Dans les traîtres filets de l'herbe
Les routes perdent leur reflet.

Ne peux-tu donc prendre les vagues
Dont les barques sont les amandes
Dans ta paume chaude et câline
Ou dans les boucles de ta tête?

Ne peux-tu prendre les étoiles?
Écartelée, tu leur ressembles,
Dans leur nid de feu tu demeures
Et ton éclat s'en multiplie.

De l'aube baillonnée un seul cri veut jaillir,
Un soleil tournoyant ruisselle sous l'écorce.
Il ira se fixer sur tes paupières closes.
Ô douce, quand tu dors, la nuit se mêle au jour.

[SOUS LA MENACE ROUGE]

Sous la menace rouge d'une épée, défaisant sa chevelure qui guide des baisers, qui montre à quel endroit le baiser se repose, elle rit. L'ennui, sur son épaule, s'est endormi.

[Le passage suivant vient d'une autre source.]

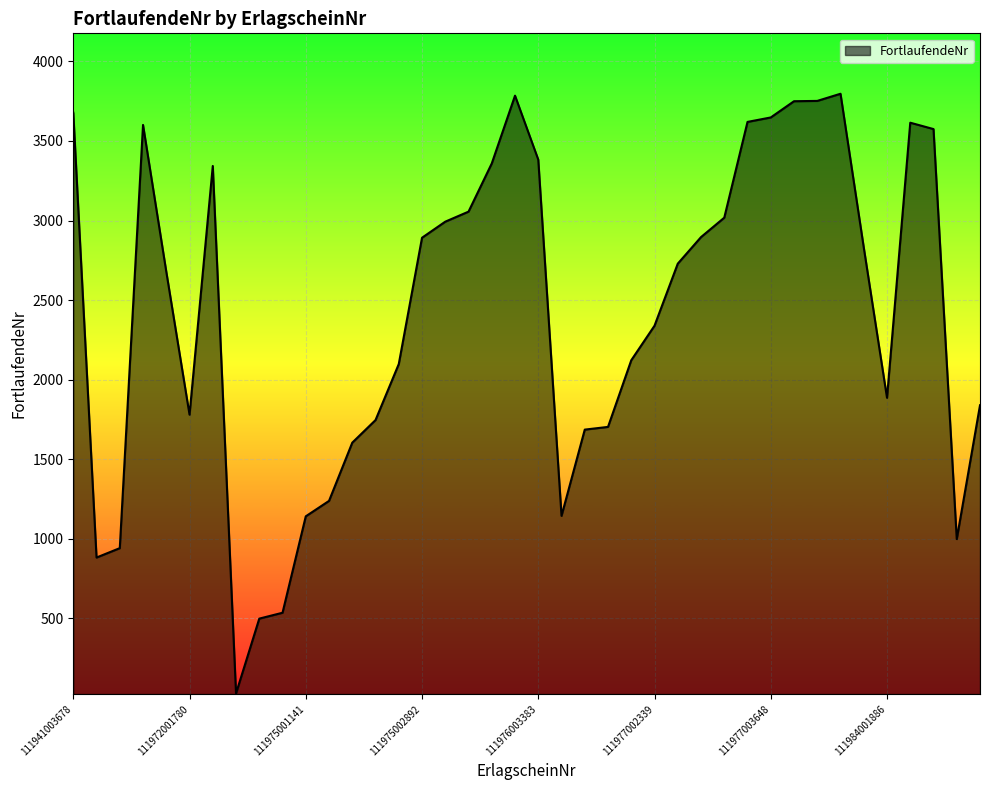

What is the maximum value shown in the chart?

3797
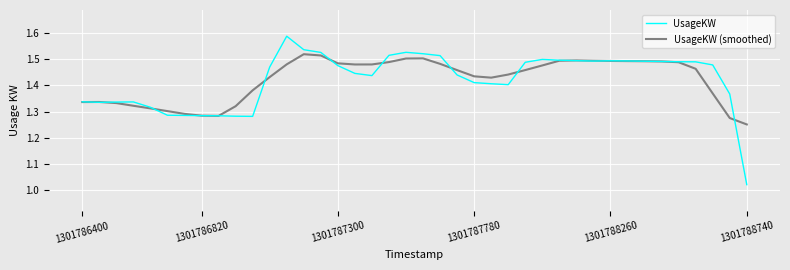

In UsageKW, how many points are lower than both neighbors (excluding endpoints)?

5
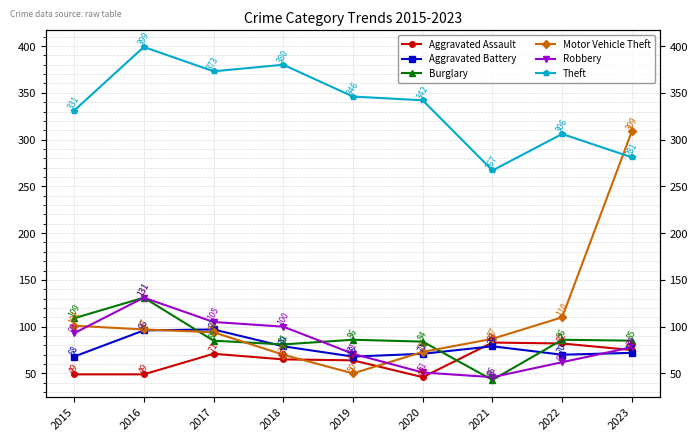

What value does the Aggravated Assault series have at 2020?

46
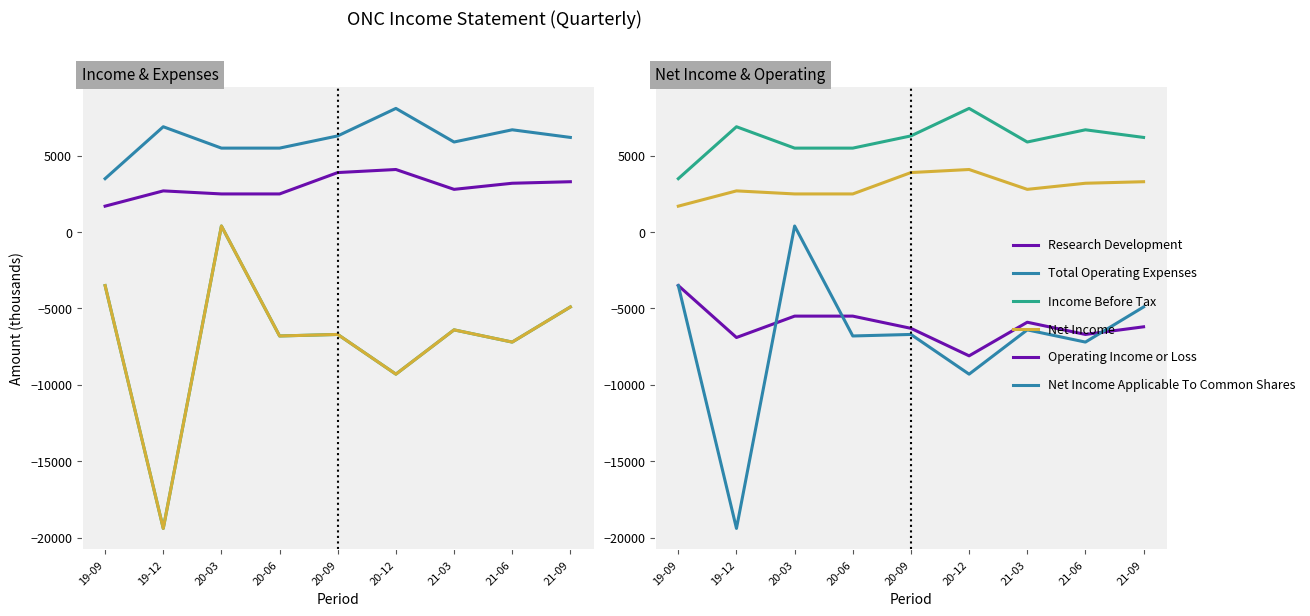

Where is the first local maximum for Net Income Applicable To Common Shares?

20-03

L'ennui ne s'ennuie qu'avec elle qui rit, la téméraire, et d'un rire insensé, d'un rire de fin du jour semant sous tous les ponts des soleils rouges, des lunes bleues, fleurs fanées d'un bouquet désenchanté. Elle est comme une grande voiture de blé et ses mains germent et nous tirent la langue. Les routes qu'elle traîne derrière elle sont ses animaux domestiques et ses pas majestueux leur ferment les yeux.

[CACHÉE]

Le jardinage est la passion, belle bête de jardinier. Sous les branches, sa tête semblait couverte de pattes légères d'oiseaux. À un fils qui voit dans les arbres.

[L'AS DE TRÈFLE]

Elle joue comme nul ne joue et je suis seul à la regarder. Ce sont ses yeux qui la ramènent dans mes songes. Presque immobile, à l'aventure.